Hartfield, who leaves behind a wife, a son, and a daughter, asked friend Walter Lowell to take a photo of him in his Army ACUs during a 2015 trip to Hawaii, saying, “I don’t have any good photos of me in uniform,” according to Lowell. His friend posted that photo, shown above, on social media as a tribute to Hartfield.

“There’s really no solace to this other than we know Charles, and he was probably doing his best to make sure others were safe and being helped,” Rhett told the Review-Journal. “He was just so special. He’s going to definitely be missed by many.”

Christopher Roybal

Navy veteran Chris Roybal downrange in AfghanistanPhoto via Chris Roybal/Facebook

Roybal, a veteran of the Navy from Corona, California, was a master-at-arms who deployed as an individual augmentee with the 25th Infantry Division in Afghanistan. Last July, Roybal published a post on Facebook answering the old question combat vets are so often asked: What’s it like to be shot at?

Related: ‘What’s It Like Being Shot At?’ Navy Vet Killed In Las Vegas Leaves Powerful Final Facebook Post »

“As the fights continue and as they as increase in numbers and violence, that excitement fades and the anger is all that’s left,” Roybal wrote. “The anger stays, long after your friends have died, the lives you’ve taken are buried and your boots are placed neatly in a box in some storage unit. Still covered in the dirt you’ve refused to wash off for fear of forgetting the most raw emotions you as a human being will ever feel again.”

WORK INSTRUCTIONS
List every geographic place name that appears in the excerpt on Hartfield and Roybal.

LISTED ENTRIES
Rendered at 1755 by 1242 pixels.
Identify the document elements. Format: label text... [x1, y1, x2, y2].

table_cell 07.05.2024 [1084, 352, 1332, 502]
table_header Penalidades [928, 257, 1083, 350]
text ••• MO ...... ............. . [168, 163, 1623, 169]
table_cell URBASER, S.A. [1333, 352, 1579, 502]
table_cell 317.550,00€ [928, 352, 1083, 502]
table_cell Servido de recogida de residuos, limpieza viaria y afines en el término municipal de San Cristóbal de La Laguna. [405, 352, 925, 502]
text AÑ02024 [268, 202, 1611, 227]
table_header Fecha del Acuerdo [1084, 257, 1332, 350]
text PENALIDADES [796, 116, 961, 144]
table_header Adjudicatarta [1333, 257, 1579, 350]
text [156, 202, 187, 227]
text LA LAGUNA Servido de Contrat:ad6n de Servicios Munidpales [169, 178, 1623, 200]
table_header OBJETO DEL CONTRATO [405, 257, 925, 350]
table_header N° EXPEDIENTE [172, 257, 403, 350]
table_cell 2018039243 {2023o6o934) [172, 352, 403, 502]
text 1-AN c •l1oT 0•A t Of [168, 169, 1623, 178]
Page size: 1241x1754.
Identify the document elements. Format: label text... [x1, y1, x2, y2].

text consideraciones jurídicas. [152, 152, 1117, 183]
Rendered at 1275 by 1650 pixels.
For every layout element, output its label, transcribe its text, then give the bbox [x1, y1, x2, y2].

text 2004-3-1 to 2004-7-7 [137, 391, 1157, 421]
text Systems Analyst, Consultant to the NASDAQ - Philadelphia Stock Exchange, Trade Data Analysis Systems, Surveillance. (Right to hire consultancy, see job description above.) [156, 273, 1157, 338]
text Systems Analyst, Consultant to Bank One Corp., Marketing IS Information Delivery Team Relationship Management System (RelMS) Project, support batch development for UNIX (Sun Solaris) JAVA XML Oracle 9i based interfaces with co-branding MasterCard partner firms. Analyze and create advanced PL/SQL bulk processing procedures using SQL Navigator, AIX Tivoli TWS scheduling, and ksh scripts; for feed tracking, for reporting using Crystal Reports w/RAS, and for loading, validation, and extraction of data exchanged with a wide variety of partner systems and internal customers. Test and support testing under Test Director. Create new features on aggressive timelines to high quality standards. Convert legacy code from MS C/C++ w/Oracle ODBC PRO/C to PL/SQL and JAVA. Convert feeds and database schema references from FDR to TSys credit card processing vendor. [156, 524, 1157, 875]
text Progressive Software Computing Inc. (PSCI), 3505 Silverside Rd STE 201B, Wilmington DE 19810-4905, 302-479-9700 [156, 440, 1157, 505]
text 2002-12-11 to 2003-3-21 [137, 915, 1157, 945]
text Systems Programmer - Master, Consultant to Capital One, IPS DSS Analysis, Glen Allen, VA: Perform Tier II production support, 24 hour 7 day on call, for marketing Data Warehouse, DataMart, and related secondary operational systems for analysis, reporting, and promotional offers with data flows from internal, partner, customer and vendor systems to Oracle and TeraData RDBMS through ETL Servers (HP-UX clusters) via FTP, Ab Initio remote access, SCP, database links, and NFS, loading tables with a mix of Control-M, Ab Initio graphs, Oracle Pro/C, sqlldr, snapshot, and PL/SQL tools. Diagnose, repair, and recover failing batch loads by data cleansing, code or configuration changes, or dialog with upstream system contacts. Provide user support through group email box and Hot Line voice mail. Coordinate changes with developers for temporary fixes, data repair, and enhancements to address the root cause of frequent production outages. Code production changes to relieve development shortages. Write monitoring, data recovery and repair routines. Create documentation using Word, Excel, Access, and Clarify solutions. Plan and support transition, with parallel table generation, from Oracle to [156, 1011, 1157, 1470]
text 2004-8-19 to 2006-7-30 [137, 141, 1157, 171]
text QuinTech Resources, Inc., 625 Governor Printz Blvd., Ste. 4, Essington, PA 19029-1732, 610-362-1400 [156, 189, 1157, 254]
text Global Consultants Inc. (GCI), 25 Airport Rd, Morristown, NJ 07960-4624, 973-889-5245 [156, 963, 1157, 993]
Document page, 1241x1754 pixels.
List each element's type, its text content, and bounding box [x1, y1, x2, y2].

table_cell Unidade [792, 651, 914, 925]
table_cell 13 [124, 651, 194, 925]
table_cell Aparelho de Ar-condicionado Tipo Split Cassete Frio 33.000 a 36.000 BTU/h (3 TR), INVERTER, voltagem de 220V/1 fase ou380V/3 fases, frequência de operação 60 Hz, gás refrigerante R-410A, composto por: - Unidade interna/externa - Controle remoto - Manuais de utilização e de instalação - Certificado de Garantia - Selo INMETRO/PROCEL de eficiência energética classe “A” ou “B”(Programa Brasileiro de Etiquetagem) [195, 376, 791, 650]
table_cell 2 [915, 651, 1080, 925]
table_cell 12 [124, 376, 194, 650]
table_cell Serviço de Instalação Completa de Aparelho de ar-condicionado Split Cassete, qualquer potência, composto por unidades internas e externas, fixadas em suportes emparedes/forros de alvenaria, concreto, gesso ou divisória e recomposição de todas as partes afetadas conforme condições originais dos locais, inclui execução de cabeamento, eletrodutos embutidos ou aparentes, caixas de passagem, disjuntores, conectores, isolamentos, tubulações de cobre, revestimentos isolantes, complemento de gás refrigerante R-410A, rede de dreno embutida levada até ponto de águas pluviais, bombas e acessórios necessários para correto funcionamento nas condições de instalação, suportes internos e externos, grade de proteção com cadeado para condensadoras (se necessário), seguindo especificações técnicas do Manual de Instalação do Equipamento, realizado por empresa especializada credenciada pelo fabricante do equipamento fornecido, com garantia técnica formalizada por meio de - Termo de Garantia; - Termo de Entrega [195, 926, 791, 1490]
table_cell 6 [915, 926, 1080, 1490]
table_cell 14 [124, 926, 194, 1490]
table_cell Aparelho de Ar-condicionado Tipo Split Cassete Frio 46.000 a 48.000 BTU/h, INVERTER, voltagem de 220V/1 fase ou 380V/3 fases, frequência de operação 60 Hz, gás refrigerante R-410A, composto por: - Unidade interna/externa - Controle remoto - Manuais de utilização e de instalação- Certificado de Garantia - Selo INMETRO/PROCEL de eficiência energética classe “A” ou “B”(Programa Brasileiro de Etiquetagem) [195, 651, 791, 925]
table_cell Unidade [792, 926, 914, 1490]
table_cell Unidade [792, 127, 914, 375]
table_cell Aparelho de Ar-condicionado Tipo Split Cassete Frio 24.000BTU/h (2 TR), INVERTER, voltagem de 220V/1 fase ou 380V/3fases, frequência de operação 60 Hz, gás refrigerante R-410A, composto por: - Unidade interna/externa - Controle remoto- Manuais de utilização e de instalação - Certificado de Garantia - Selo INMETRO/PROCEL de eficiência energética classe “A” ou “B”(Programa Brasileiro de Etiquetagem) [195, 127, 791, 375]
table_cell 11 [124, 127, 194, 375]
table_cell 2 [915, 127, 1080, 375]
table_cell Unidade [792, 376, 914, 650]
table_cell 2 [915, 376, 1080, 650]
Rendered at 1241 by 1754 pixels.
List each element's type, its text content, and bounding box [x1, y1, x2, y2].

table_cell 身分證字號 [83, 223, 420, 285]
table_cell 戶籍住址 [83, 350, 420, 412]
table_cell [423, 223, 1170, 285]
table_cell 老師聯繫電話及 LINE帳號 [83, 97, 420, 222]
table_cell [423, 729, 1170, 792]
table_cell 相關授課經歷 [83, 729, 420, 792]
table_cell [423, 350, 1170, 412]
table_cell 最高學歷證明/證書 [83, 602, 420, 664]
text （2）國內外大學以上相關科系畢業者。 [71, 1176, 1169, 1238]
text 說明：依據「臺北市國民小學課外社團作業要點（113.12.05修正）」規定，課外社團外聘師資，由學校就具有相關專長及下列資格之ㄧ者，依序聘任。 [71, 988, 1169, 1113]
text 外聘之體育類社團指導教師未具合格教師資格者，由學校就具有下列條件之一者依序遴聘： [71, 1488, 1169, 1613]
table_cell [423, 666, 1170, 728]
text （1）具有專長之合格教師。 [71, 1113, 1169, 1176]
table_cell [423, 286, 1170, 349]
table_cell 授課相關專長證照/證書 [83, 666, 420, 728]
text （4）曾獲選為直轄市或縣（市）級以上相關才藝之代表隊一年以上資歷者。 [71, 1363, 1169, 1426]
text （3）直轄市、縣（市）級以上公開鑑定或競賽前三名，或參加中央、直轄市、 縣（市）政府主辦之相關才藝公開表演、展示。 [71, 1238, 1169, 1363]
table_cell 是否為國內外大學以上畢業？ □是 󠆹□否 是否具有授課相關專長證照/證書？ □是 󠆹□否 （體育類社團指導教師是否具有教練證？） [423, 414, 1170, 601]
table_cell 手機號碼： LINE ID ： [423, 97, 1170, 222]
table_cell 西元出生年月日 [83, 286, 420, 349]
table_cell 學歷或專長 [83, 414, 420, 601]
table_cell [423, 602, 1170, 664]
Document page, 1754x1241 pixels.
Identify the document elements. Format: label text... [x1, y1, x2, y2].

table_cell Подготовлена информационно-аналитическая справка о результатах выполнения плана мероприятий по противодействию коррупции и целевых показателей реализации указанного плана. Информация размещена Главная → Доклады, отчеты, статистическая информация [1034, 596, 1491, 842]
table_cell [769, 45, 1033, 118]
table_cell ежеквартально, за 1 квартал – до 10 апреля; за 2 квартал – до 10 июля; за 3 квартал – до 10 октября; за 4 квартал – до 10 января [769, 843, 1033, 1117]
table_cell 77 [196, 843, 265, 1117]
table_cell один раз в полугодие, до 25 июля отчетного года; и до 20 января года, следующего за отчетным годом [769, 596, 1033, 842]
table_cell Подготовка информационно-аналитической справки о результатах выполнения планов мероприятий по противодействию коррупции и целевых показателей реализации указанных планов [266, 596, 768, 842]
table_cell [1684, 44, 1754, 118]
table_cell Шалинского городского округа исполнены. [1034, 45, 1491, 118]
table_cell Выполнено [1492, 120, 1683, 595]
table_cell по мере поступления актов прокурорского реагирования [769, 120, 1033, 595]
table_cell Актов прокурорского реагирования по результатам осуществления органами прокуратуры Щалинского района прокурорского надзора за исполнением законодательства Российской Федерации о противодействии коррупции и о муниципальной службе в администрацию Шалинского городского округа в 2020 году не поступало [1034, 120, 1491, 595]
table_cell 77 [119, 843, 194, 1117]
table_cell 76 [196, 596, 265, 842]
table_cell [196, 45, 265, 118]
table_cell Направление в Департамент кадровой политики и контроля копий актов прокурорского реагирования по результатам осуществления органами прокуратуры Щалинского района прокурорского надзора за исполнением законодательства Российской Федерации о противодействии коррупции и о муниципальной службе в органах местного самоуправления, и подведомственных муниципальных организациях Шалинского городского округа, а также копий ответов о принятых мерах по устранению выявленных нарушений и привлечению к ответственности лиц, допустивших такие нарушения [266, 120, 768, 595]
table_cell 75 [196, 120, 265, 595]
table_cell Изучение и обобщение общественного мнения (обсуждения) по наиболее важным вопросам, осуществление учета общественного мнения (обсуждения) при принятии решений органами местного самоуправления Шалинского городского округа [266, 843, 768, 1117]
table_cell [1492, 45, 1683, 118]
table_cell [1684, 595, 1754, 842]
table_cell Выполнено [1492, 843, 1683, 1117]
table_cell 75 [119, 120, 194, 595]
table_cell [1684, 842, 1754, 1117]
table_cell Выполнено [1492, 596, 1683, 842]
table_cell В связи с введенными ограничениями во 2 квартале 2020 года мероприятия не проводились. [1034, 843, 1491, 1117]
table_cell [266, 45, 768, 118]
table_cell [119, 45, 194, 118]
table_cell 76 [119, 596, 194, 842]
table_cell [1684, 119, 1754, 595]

WRITTEN REPLY
Hawaii, Corona, California, Afghanistan, Las Vegas